TEXT UNDER STUDY: Begin
# Went on a 6 campgrounds tour today



## Milkman (Sep 1, 2013)

We decided to ride today and look over some campgrounds over on the east side of Ga  for future camping. We did a 250 mile circle in the process. 

We left Monroe and drove through Athens to Royston and looked over Victoria Bryant SP.  Then eastward to Hartwell and looked over the Hart State Rec. Area camp.  Then southward to Richard Russell SP. Then further south to Bobby Brown SRA. Then southward and stopped at the COE Broad River camping area. Then finally we went to the Elijah Clarke SP near Lincolnton.

We had already camped at Tugaloo SP and Payne Creek COE camps earlier this season.

Not that our opinion will matter to anyone but I will offer the way we rated the campgrounds. This is based on overall looks of the place and  what they seem to offer.
TEXT UNDER STUDY: End
DATA UNDER STUDY: Begin
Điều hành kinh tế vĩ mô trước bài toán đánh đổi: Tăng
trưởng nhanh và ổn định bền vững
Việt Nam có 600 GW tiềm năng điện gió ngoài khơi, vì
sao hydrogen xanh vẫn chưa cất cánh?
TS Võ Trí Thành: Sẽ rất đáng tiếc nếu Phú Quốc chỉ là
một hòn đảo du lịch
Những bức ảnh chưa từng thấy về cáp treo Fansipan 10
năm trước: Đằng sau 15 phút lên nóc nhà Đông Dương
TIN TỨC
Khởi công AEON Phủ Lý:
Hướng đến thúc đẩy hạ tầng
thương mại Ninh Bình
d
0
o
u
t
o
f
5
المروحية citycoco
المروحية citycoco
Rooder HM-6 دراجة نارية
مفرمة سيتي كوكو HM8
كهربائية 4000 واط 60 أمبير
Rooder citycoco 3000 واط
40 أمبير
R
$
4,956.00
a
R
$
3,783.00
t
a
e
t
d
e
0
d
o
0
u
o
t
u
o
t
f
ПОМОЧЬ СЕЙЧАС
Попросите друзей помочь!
DATA UNDER STUDY: End
PROBLEM SET:
1. Print the stretch of the campground tour post from "# Went on a" through "earlier this season.".
2. According to the campground tour post, at which two camps had the writers already stayed earlier that season?
The listing has nothing to do with the campground tour post.

YOUR WRITTEN ANSWERS:
1.
# Went on a 6 campgrounds tour today



## Milkman (Sep 1, 2013)

We decided to ride today and look over some campgrounds over on the east side of Ga  for future camping. We did a 250 mile circle in the process. 

We left Monroe and drove through Athens to Royston and looked over Victoria Bryant SP.  Then eastward to Hartwell and looked over the Hart State Rec. Area camp.  Then southward to Richard Russell SP. Then further south to Bobby Brown SRA. Then southward and stopped at the COE Broad River camping area. Then finally we went to the Elijah Clarke SP near Lincolnton.

We had already camped at Tugaloo SP and Payne Creek COE camps earlier this season.

2. Tugaloo SP and the Payne Creek COE camps.